The “China Life Insurance Industry Experience Life Table (2025)” (i.e., the so-called fourth life table commonly referred to within the industry) has been implemented in full since January 1, 2026. Compared with the previous version, the new life table reflects that the life expectancy of residents in China has grown by about 10 years, and the child mortality rate has improved significantly.
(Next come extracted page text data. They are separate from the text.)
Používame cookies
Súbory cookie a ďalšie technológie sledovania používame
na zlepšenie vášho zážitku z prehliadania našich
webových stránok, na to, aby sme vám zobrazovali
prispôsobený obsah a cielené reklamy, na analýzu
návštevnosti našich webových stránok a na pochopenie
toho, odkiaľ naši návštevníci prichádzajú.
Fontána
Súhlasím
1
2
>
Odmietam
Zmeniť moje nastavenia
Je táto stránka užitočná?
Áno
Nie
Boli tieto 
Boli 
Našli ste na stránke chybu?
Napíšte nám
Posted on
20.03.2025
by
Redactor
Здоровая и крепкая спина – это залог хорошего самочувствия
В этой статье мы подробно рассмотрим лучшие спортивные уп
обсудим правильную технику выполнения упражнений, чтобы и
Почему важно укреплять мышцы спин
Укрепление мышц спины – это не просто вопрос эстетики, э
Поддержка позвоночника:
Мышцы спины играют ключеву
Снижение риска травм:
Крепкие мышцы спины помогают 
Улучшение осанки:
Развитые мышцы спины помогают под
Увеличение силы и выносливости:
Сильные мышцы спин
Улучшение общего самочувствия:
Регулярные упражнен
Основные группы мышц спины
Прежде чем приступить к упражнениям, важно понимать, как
Against this broader backdrop, the 2026 edition negative list further proposes strict requirements: “To not prudently judge the main liabilities of the product as required and to not choose the applicable category of incidence rate tables. For medical expense compensation medical liabilities included in health insurance, the evaluation assumptions related to medical expenses must consider medical expense inflation factors as required.”
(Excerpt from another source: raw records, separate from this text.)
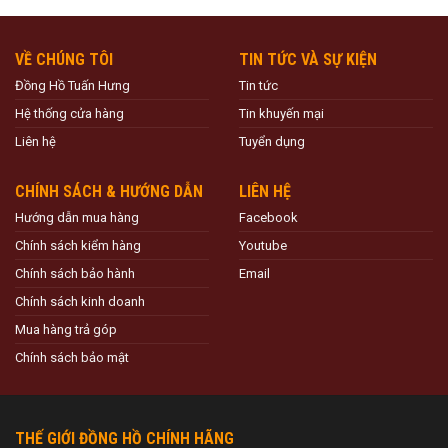
VỀ CHÚNG TÔI
TIN TỨC VÀ SỰ KIỆN
Đồng Hồ Tuấn Hưng
Tin tức
Hệ thống cửa hàng
Tin khuyến mại
Liên hệ
Tuyển dụng
CHÍNH SÁCH & HƯỚNG DẪN
LIÊN HỆ
Hướng dẫn mua hàng
Facebook
Chính sách kiểm hàng
Youtube
Chính sách bảo hành
Email
Chính sách kinh doanh
Mua hàng trả góp
Chính sách bảo mật
THẾ GIỚI ĐỒNG HỒ CHÍNH HÃNG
Industry insiders analyze that as average life expectancy generally increases, retirement products such as annuity insurance that cover longevity risk face greater pressure from long-tail benefit payouts. At the same time, long-term medical expense inflation is an indisputable objective fact. By mandating that regulators consider medical expense inflation factors in the actuarial assumptions for health insurance, they aim to prevent medical insurance products from facing massive claim-payment gaps in the future, and to force insurers to enhance cross-cycle fine pricing and risk management capabilities.
“Filing to comply, to execute in line” further deepened
The “Negative List (2026 Edition)” further strengthens expense control and channel compliance requirements by further refining the implementation of “filing to comply, to execute in line.”
Specifically, the “Negative List (2025 Edition)” prohibited selling channels from simultaneously submitting multiple of the following—“individual agency, internet agency, bank and postal agency, and brokerage agency”—which does not meet the relevant requirements for “filing to comply, to execute in line.” Based on this, the “Negative List (2026 Edition)” focuses the applicable subjects more precisely and revises it to: “Long-term insurance sales channels that simultaneously submit multiple of the following—‘individual agency, internet agency, bank and postal agency, and brokerage agency’—do not meet the relevant requirements for ‘filing to comply, to execute in line.’”
What is meant by “filing to comply, to execute in line” is that insurers should strictly carry out the insurance clauses and insurance rates filed for approval, ensuring that the filing content is completely consistent with actual operating conduct, and to eliminate the chaos of “one thing is filed and another is executed.”
“Filing to comply, to execute in line” was implemented first in bancassurance channels, and was then quickly rolled out across all channels, including individual agency and brokerage agency. Securities firm research points out that “filing to comply, to execute in line” is expected to drive improvements in the industry’s expense ratio, reduce overall operating costs, and enhance insurers’ ability to precisely price risks.
Regarding filing materials, the “Negative List (2026 Edition)” continues to emphasize the authenticity and consistency of expense assumptions. Behaviors such as: “insurance product filing expense assumptions inconsistent with actual expenses; unclear expense descriptions; unreasonable setting of expense levels; profit testing expenses, sales expenses, and total available expenses higher than pricing expenses; and lack of inherent logical consistency among various expenses” are all listed as prohibited acts.